====== RECORDS PROVIDED ======

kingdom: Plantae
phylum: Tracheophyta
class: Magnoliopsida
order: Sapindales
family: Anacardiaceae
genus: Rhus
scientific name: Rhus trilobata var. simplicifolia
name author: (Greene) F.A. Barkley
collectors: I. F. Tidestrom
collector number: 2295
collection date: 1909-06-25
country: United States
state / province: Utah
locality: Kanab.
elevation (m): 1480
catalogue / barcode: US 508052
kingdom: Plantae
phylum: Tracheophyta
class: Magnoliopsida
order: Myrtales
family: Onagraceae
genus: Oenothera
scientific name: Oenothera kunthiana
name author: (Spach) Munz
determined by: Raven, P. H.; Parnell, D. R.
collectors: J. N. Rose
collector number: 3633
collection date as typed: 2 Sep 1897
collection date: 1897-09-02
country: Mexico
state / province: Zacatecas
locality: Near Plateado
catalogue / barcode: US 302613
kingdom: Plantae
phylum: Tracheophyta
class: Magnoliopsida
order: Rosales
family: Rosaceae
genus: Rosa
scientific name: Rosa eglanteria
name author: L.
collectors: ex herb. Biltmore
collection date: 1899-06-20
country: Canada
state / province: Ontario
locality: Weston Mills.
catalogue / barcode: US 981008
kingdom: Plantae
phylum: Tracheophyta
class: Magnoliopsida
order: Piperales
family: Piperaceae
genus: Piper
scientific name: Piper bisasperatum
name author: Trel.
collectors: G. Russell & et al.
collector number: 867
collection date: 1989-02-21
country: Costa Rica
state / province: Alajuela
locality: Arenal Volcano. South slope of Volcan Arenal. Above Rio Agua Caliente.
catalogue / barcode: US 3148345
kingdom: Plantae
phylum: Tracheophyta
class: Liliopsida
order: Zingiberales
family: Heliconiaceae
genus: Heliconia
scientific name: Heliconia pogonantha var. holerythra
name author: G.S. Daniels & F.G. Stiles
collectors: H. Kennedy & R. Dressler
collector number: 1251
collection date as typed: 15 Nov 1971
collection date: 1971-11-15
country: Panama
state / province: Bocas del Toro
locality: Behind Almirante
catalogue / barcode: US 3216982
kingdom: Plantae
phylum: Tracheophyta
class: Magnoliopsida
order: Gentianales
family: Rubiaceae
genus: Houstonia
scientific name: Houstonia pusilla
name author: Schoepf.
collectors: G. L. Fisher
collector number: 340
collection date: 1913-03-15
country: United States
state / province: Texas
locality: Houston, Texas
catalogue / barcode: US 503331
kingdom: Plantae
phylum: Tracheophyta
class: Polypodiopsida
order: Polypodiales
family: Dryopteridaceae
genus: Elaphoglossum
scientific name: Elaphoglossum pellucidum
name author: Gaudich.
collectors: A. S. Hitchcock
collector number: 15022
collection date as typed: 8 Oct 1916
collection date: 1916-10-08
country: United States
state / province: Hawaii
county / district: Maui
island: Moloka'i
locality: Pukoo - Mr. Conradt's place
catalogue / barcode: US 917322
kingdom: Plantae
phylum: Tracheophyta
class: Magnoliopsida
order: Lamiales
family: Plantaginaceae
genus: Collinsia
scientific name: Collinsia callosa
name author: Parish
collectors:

======

WRITTEN PROBLEM
Copy, character for character, everything in the entries from the line containing "state / province: Ontario" down to the line containing "country: Panama", including both of those lines.

SOLVED PROBLEM
state / province: Ontario
locality: Weston Mills.
catalogue / barcode: US 981008
kingdom: Plantae
phylum: Tracheophyta
class: Magnoliopsida
order: Piperales
family: Piperaceae
genus: Piper
scientific name: Piper bisasperatum
name author: Trel.
collectors: G. Russell & et al.
collector number: 867
collection date: 1989-02-21
country: Costa Rica
state / province: Alajuela
locality: Arenal Volcano. South slope of Volcan Arenal. Above Rio Agua Caliente.
catalogue / barcode: US 3148345
kingdom: Plantae
phylum: Tracheophyta
class: Liliopsida
order: Zingiberales
family: Heliconiaceae
genus: Heliconia
scientific name: Heliconia pogonantha var. holerythra
name author: G.S. Daniels & F.G. Stiles
collectors: H. Kennedy & R. Dressler
collector number: 1251
collection date as typed: 15 Nov 1971
collection date: 1971-11-15
country: Panama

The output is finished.